Does Gracie ever become contained? Lucy is often thwarted in her plans—Gracie always gets what she wants. She just isn't aware of the mountains moving around her. In the episode, Gracie comes to her own decision to end her checking account. When she speeds, she befuddles the cop so much that he cannot give her a ticket. She moves to the front of the line at the bank in the monologue she tells by being "a crazy woman," only to voluntarily put herself in the back of the line. The obliviousness of Gracie of her own actions thus perhaps mirrors her obliviousness to the audience—if Gracie reveals her own awareness to being a character, does the joke work? 

Thinking about Gracie's verbal transgressions of society, I naturally turned toward Bakhtin's theory of the carnivalesque (a quick summary: societies with strong hierarchies always have a day in which all social order is erased and eccentric, sacrilegious humor rules the day. While made as a release so society could restrain itself the rest of the year, it was in these spaces where cultural and political revolution could begin). Could Gracie be seen as transgressive because of the way she follows her own logic? Is she simply the carnival—the necessary expression of subversive society? Mellencamp does concede, "Humor might have been women's weapon and tactic of survival, ensuring sanity, the triumph of the ego, and pleasure" (94). But to return to the television codes that prompted this, perhaps the fact Gracie slides in and out without needing to break the fourth wall is what makes her transgressive. Any containment is done by her own free will. George might contain her humor, but he certainly never contains her.

This all makes me want to run down the history of transforming vaudeville comedy into narrative films that fit the genteel tradition as Steve Neale and Frank Krutnik discuss, which could easily be applied to Burns/Allen's integration into a number of Paramount movies in the 1930s, but it brings me to a larger point: how do vaudeville acts become "contained" by television narrative, which if we assume the Modelski model, privileges the segment/interruption model, and does that truly "contain" the humor? Or does the introduction of the desire of transgressive humor thus create the space for the N/H forum of ideas?

1 comment:

  1. The carnivalesque is a great lens through which to approach Gracie, though I wonder if it doesn't also prove Mellencamp's point, Peter. She functions as a revolutionary, mostly against language (taking meanings of words literally rather than idiomatically) and behavior (as with the cop and not getting a ticket). But her micro-revolution is constantly tamped down by George's desperate or dismissive looks to the camera suggesting she's kooky/eccentric.

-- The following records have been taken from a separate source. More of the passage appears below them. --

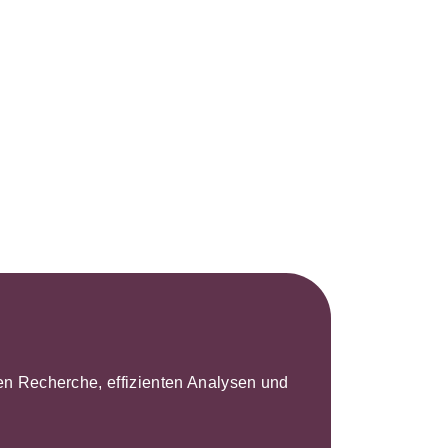
s- und
üterrecht
ivilprozessrecht
leren Recherche, effizienten Analysen und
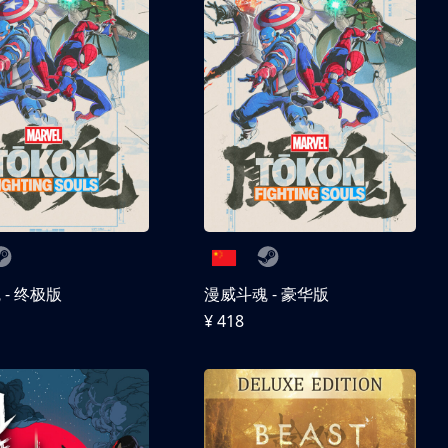
- 终极版
漫威斗魂 - 豪华版
¥ 418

    George functions as the hegemonic structure of society, the law and order and capitalistic commerce. You're totally right that the fact she makes these jokes at all is important, but she does not spin off into her own world of logic and morals. She has to return the real estate listings and does end up at the back of the line in the end. She is dominated by her role as a wife in the 1950s and despite efforts to fight against it, George generally gets the final word—inasmuch as he's a man and gets any word at all.